But the border is not without hope. The American side is now one of the fastest growing regions of this country, and both sides may yet benefit from the inventive “maquiladora” program, in which American firms engaged in labor-intensive industries are being encouraged to build plants just across the border so that Mexican workers can sew designer jeans and assemble electronic components without leaving their own country. The future of cross-border development may well depend on a high degree of openness, on a border that not only divides but unites. To try to close it in response to migratory pressures would deal such efforts a serious blow.
The fragile equation of the border is made still more complex by the realization that those pressures are not likely to subside any time soon. Half of Mexico’s labor force is unemployed or underemployed, and though the Mexican economy is now growing at a furious pace its population of about 65 million is projected to nearly double by the end of this century. Nor do the upheavals in El Salvador and Guatemala, which themselves have some foundation in economic disparities and which are hurting more political refugees in this direction each day, seem near to a resolution.
At the moment the Mexican economy is in turmoil, with rising expectations fed by the promise of fabulous oil reserves that by some accounts may rival those of Saudi Arabia. The oil has already begun to fuel a rapid economic expansion—the real growth rate last year was 8 percent, more than four times that of the US—but also an uneven one, with production bottlenecks and a resulting rate of inflation of 35 percent a year.
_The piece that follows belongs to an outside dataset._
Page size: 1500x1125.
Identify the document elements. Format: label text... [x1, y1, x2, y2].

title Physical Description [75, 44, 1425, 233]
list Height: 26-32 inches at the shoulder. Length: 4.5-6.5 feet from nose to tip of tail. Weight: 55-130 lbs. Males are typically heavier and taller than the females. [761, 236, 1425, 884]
In Mexico City, whose building boom resembles Houston’s and where the number of automobiles on the streets, sometimes an excellent measure of how the middle class is faring, is said to have doubled in recent years, the excitement about the country’s future is almost palpable. But many of the tiny villages are still not much changed from their sixteenth-century beginnings, and it is from such villages, not from Mexico City, that the illegal aliens come. Whether they continue to come will depend on whether the benefits likely to accrue to a major petroleum-producing country ever reach those villages, many of which still lack such fundamentals as pumps to irrigate their crops.
But whether Mexico’s oil-driven take-off into sustained growth takes hold depends in large part on how the petroleum revenues are spent once they are fully realized—not, for example, in building up the country’s dilapidated armed forces, as the Mexicans are currently doing with the $120 million they will spend to acquire a dozen new American jet fighters. The process of development is a delicate one that can easily be delayed or derailed entirely by a few serious mistakes of judgment. The present Mexican government has decided to reserve much of the current petroleum output for domestic use rather than for export and is keeping the price of diesel fuel at an artificially low 17 cents a gallon in the hope that this will spur development. But the government is not only losing enormous sums of money through these subsidies, it is losing hundreds of millions of gallons of diesel fuel as well. The wholesale smuggling of the fuel into the US, where it can be sold at a 700 percent profit to American truck drivers and owners of diesel-powered automobiles, is now creating shortages of fuel for farmers and truckers in northern Mexico.
Even if things go smoothly, the better part of a generation will surely pass before any effect is felt by many of Mexico’s poorest citizens. For them, the only practical hope will continue to lie beyond the border, which will continue to perform as an economic safety valve as well as the world’s most efficient transmitter of foreign aid. The Mexican government may refuse direct aid from the US but it is happy to gain the foreign exchange, by some estimates as much as $10 billion a year, that is sent by Mexican workers in this country to their families at home, Mexico has never been among those who have urged the US to tighten up its enforcement of the border.
Some optimistic observers may be able to envision an eventual political and economic equilibrium throughout the hemisphere that in the long run will obviate the migratory pressures and with them the need for controlled borders. But as Keynes once pointed out, in the long run we will all be dead. For the moment, it is permissible to view the dilemma of the border as one of those problems that have no good solution.